Combate ao Aedes
GDF: Sanear Dengue vistoriou mais de 3 mil imóveis na última semana
Em meio à pandemia de Covid-19, as equipes da Vigilância Ambiental também tiveram que se reinventar no trabalho de campo. Junto ao colete de cor caqui e as mochilas amarelas, foi necessário incluir máscaras e luvas às vestimentas para que os profissionais se protegessem do novo coronavírus e passassem segurança à população, no momento das inspeções nos imóveis, em busca de focos do mosquito Aedes aegypti.
Inspeções em imóveis abandonados, vistorias em quintais e prédios públicos e particulares, tudo isso faz parte das ações desenvolvidas na busca e na eliminação de possíveis focos do Aedes aegypti.
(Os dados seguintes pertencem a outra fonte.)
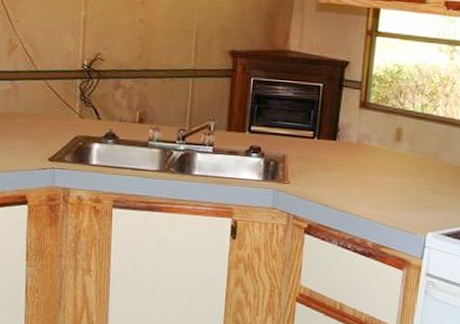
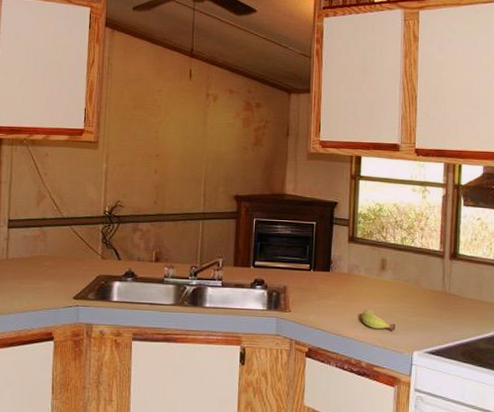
fruit: none [370,184,409,210] -> present [361,309,395,331]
Paralelamente ao trabalho de rotina, que ocorre em todas as 33 regiões administrativas, o DF ganhou neste ano a força do projeto Sanear Dengue, que conta com diversos órgãos do GDF na intensificação dessas ações de combate ao mosquito. A cada dia da semana as equipes atuam em uma cidade diferente.
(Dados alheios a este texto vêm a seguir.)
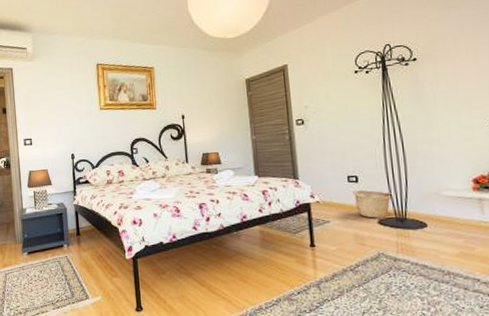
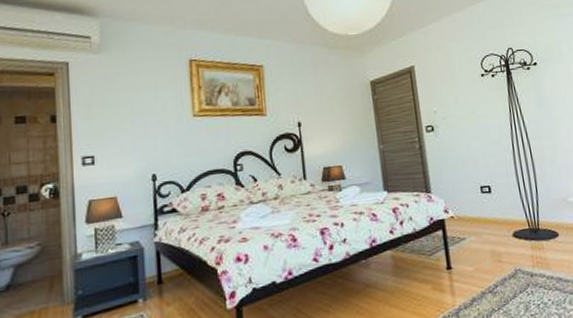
basket: present [353,190,392,218] -> none [487,200,524,232]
Entre os dias 24 a 28 de agosto as equipes do Sanear vistoriaram 3.058 imóveis nas cidades de Planaltina, Recanto das Emas, Asa Sul, Paranoá e Gama. Em alguns locais foi necessário fazer uso de larvicida, mesmo em pleno período de seca no DF. Asa Sul foi a cidade com o maior número de depósitos que precisaram do tratamento: dos 4.050 depósitos vistoriados nas quadras da cidade, 149 foram tratados, principalmente em lixo mal acondicionado e entulho.
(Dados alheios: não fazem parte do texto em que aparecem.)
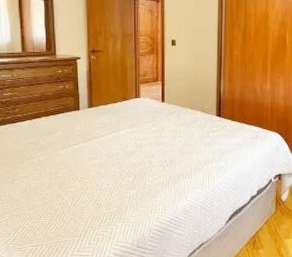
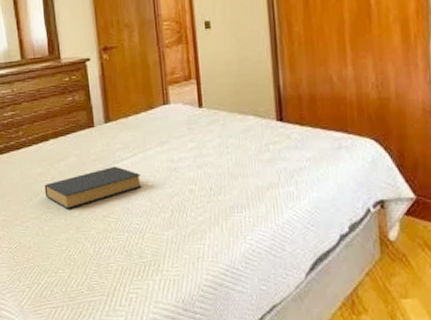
hardback book: none [34,140,114,171] -> present [44,166,143,209]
“O cronograma dessas atividades leva em consideração a situação epidemiológica de cada cidade. O trabalho em conjunto com outros órgãos é de suma importância para que seja possível eliminar o maior número possível de criadouros do mosquito e também dar a destinação correta aos materiais inservíveis que são retirados de imóveis e terrenos abandonados”, ressalta a diretora de Vigilância Ambiental, Jahila de Sousa Anselmo.
Dengue no DF
O Boletim Epidemiológico mais recente aponta que o DF contabilizou até o último dia 15 de agosto, 44.277 casos prováveis de dengue. Esse boletim traz também os dados das outras doenças provocadas pelo Aedes aegypti, chikungunya, zika e febre amarela, que continuam em queda no DF.